– Нас коснулись звезды, тебя и меня. В какой-то мере мы оба созданы звездами. Твоя мать загадала желание, чтобы ты и твои сестры родились, и я снял с неба звезды, чтобы ее желание сбылось. Я полагаю, что и моя мать использовала звездную пыль, чтобы я появился на свет, но она умерла прежде, чем я смог ее об этом спросить.
Твоя мать загадала желание, чтобы ты и твои сестры родились. Конечно, Беатрис слышала об этом. Люди часто исполняли свои желания с помощью звездной пыли. Но желания, которые эмпиреи загадывали на звездах, снимая их с неба, создавали магию столь сильную, что могли случаться чудеса. Чудеса, подобные тому, что ее мать забеременела тройней, хотя ее отец, как известно, в свои восемьдесят лет никогда прежде не имел детей, даже незаконных, даже с помощью немалого количества звездной пыли. Но даже несмотря на то, что эмпиреи, люди, которые могут загадать желание на звезду в небе, встречаются редко – и звезды сами по себе являются ограниченным ресурсом, – Беатрис не удивилась, узнав, что ее мать перешла эту черту. Во всяком случае, на фоне всего остального, что она совершила, это – сущий пустяк.
– И, – продолжает Найджелус, пристально наблюдая за ней, – коснувшись кого-то, звезды могут наделить его даром.
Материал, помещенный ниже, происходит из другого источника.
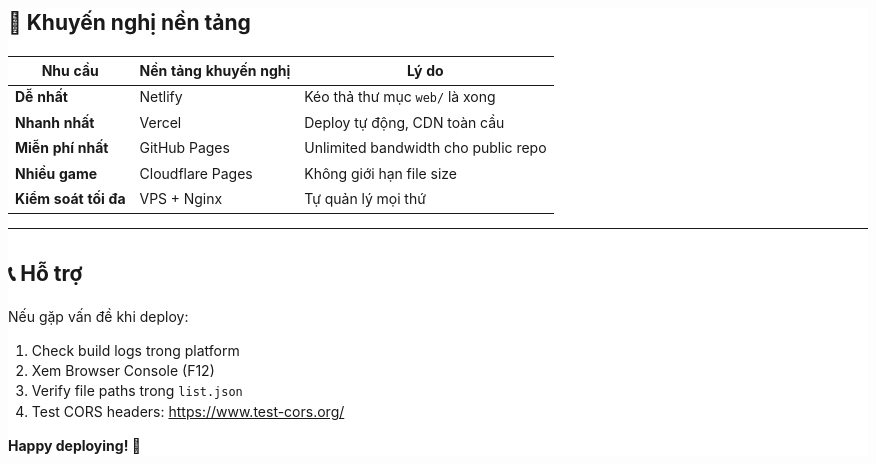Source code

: 
## 🎯 Khuyến nghị nền tảng

| Nhu cầu | Nền tảng khuyến nghị | Lý do |
|---------|---------------------|-------|
| **Dễ nhất** | Netlify | Kéo thả thư mục `web/` là xong |
| **Nhanh nhất** | Vercel | Deploy tự động, CDN toàn cầu |
| **Miễn phí nhất** | GitHub Pages | Unlimited bandwidth cho public repo |
| **Nhiều game** | Cloudflare Pages | Không giới hạn file size |
| **Kiểm soát tối đa** | VPS + Nginx | Tự quản lý mọi thứ |

---

## 📞 Hỗ trợ

Nếu gặp vấn đề khi deploy:
1. Check build logs trong platform
2. Xem Browser Console (F12)
3. Verify file paths trong `list.json`
4. Test CORS headers: https://www.test-cors.org/

**Happy deploying! 🚀**
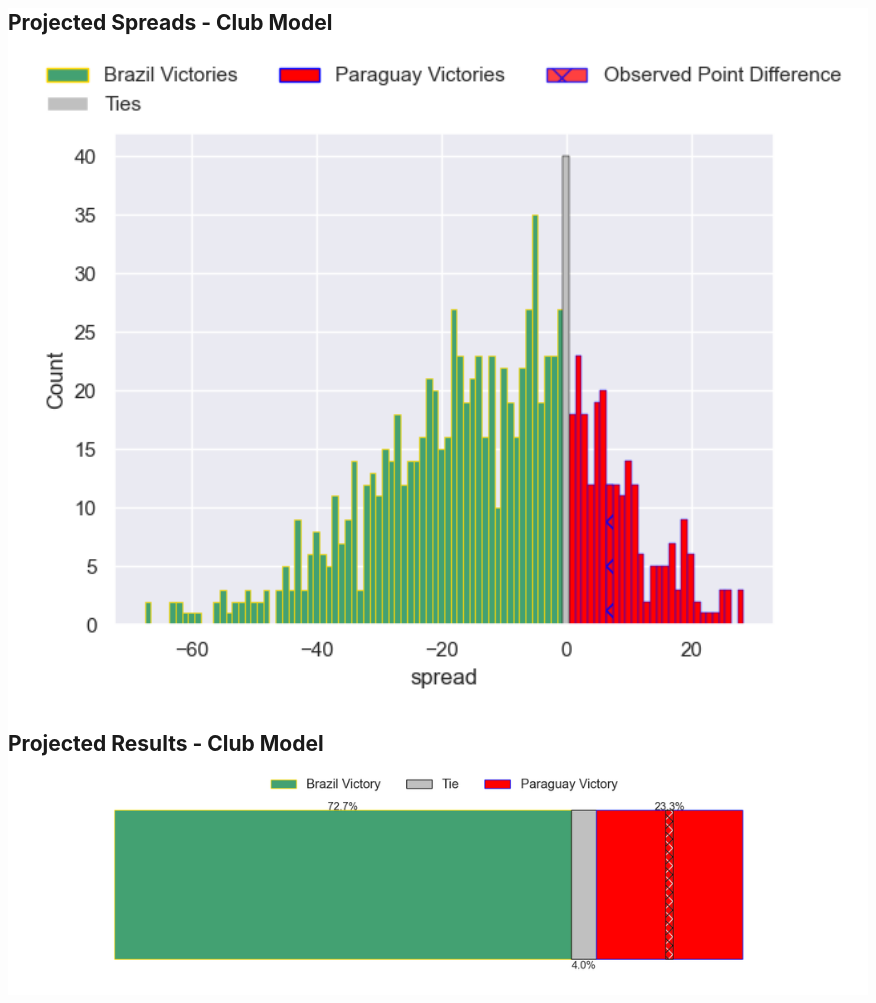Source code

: ## Projected Spreads - Club Model


<p float="left">
<img src="../comp_files/plots/2025-10-18-Brazil_V_Paraguay_spreads.png" width="99%" />
</p>

## Projected Results - Club Model


<p float="left">
<img src="../comp_files/plots/2025-10-18-Brazil_V_Paraguay_resultbar.png" width="99%" />
</p>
Беатрис заставляет себя сохранить бесстрастное лицо, но в голове у нее роятся мысли. Уже дважды она загадывала желание у звезды, и оба раза желания сбылись, оставив в напоминание о себе звездную пыль. Лишь один из десяти тысяч человек может с помощью магии снимать с неба звезды, и Беатрис никогда не думала, что станет одной из них. А теперь она была в этом уверена. Но они находились в Селларии, где магия считалась преступлением, наказуемым смертью, и Найджелус сам признался, что мать хочет ее смерти. Она не собирается помогать ему себя потопить.
– Если бы каждый ребенок с серебряными глазами был эмпиреем, мир стал бы безумным местом, – говорит она через мгновение.
– Не каждый ребенок с серебряными глазами, – говорит он, качая головой. – Не каждый ребенок, которого коснулись звезды, – у большинства талант дремлет, как у твоих сестер, и никогда не пробуждается. Но у тебя все иначе.
Когда выражение лица Беатрис не меняется, он приподнимает брови.
– Ты знаешь, – спрашивает он, откидываясь на спинку стула и оценивающе глядя на нее. – Сколько раз ты это сделала?